WORK TASK >> Copy the rows from the line with "Where is the data nearest to the value 13?" up to and including the line with "What is the difference", swapping "chart" for "plot" and leaving everything else unchanged.
[[ THE DATA, beginning ]]
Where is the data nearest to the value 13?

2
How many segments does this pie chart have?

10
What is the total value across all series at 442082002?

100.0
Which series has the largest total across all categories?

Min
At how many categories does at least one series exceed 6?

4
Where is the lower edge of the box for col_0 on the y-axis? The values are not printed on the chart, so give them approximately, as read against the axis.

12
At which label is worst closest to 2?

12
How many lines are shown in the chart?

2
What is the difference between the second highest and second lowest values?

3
[[ THE DATA, end ]]
[[ THE DATA, beginning ]]
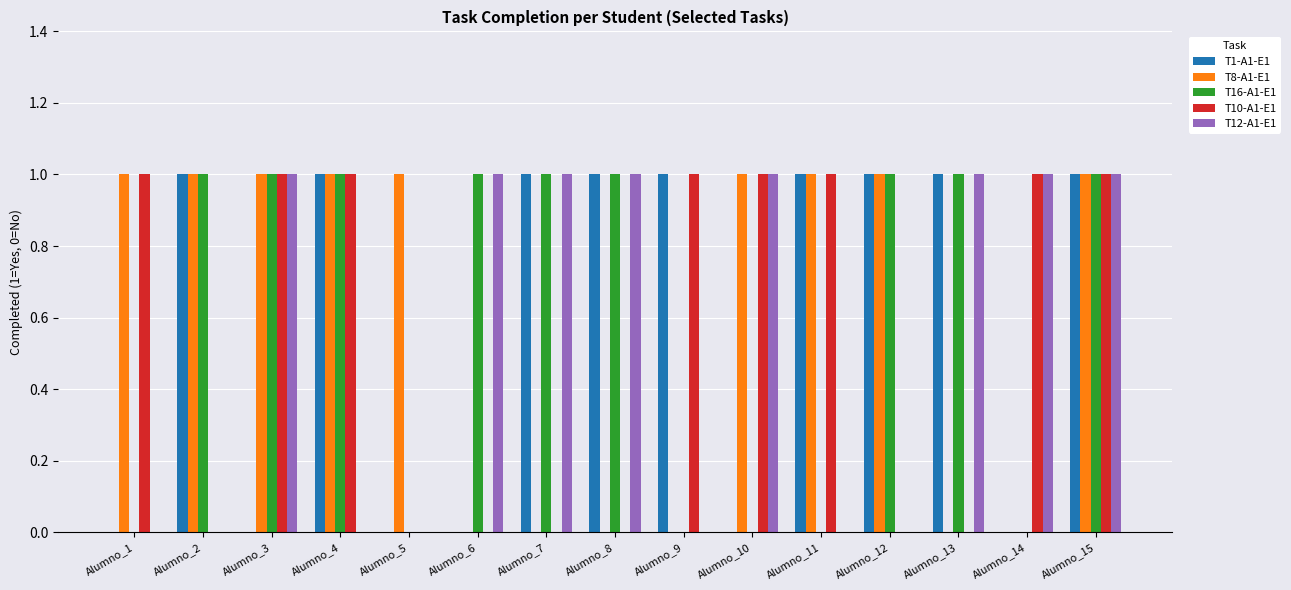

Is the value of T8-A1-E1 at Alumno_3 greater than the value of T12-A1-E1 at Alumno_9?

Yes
[[ THE DATA, end ]]
YOUR SOLUTION >>
Where is the data nearest to the value 13?

2
How many segments does this pie plot have?

10
What is the total value across all series at 442082002?

100.0
Which series has the largest total across all categories?

Min
At how many categories does at least one series exceed 6?

4
Where is the lower edge of the box for col_0 on the y-axis? The values are not printed on the plot, so give them approximately, as read against the axis.

12
At which label is worst closest to 2?

12
How many lines are shown in the plot?

2
What is the difference between the second highest and second lowest values?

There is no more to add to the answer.